Suddenly Francine’s heart felt a million times lighter, as though all her worries had been lifted away. “I’ve got it,” she said, allowing a smile to stretch across her face. “I know what we’re going to do in the talent show.”
26.
A HAMMER
Of all the tools in Mr. Muñoz’s workshop—the drill, the buzz saw, the grinder—it turned out that the one Kansas liked the best was the hammer. There was something calming about pounding a nail into a piece of wood, feeling the wood give at the very last minute when the nail finally went through.
“Looking good, Kansas,” Mr. Muñoz told him, stepping back into the garage holding two cans of soda. “Coke or Dr Pepper?”

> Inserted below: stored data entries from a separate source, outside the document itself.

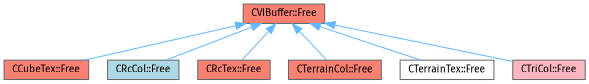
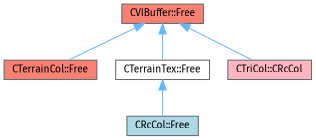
  digraph {
    fontname="Fira Sans"
    rankdir=TB
    node [color=grey40 fillcolor=salmon fontname="Fira Sans" fontsize=10 shape=box style=filled]
    edge [color=steelblue1 dir=back fontname="Fira Sans" fontsize=10 labelfontname=Helvetica labelfontsize=10 style=solid]
    n1 [color=gray40 fontcolor=black height=0.2 label="CVIBuffer::Free" width=0.4]
-   n2 [height=0.2 label="CCubeTex::Free" width=0.4]
    n3 [fillcolor=lightblue height=0.2 label="CRcCol::Free" width=0.4]
-   n4 [height=0.2 label="CRcTex::Free" width=0.4]
    n5 [height=0.2 label="CTerrainCol::Free" width=0.4]
    n6 [fillcolor=white height=0.2 label="CTerrainTex::Free" width=0.4]
-   n7 [fillcolor=lightpink height=0.2 label="CTriCol::Free" width=0.4]
-   n1 -> n2
-   n1 -> n3
-   n1 -> n4
+   n7 [fillcolor=lightpink height=0.2 label="CTriCol::CRcCol" width=0.4]
+   n6 -> n3
    n1 -> n5
    n1 -> n6
    n1 -> n7
  }
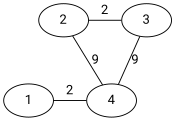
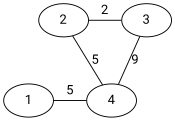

Kansas’s mom never let him have caffeine at night. “Dr Pepper, please,” he said, setting down the hammer. Mr. Muñoz tossed him the can. Kansas caught it, then tapped
on the top with his fingernail a few times before popping back the lid. It opened with a satisfying
fizz,
and Kansas took a good long gulp.
“Why do you tap it?” Mr. Muñoz asked him when Kansas had set his can on the workbench beside him. “Before you open it?”
Kansas readjusted his plastic goggles. “It, like, settles the soda.” He picked up his hammer again, then set a nail against the large piece of plywood, right where Mr. Muñoz had marked it. “The carbonation or whatever. So it won’t spray out when you open it.” Now that Kansas thought about it, he wasn’t sure any of that was true at all. But Will had always done it, so Kansas had too, for as long as he could remember.
“Huh,” Mr. Muñoz said. He tapped a few times on the top of his Coke, then popped the top—no foam. “Well, how ’bout that?”
Kansas and Francine had been coming over to Mr. Muñoz’s workshop every afternoon that week to work on their talent show act. It was a ton of work, and there was no way they could have done it without Mr. Muñoz. Kansas could hardly believe they’d done it at all. It had been three
days of measuring, sawing, and nailing, long into the evening, and somehow they were almost completely done. Francine was at her mom’s tonight, so it was up to Kansas to work on the finishing touches.
“So tell me again,” Mr. Muñoz said, strapping on a pair of goggles to match Kansas’s. He picked up a second hammer. “If you guys win the talent show tomorrow night, then you get to read the morning announcements for the rest of the year together? Is that the deal?”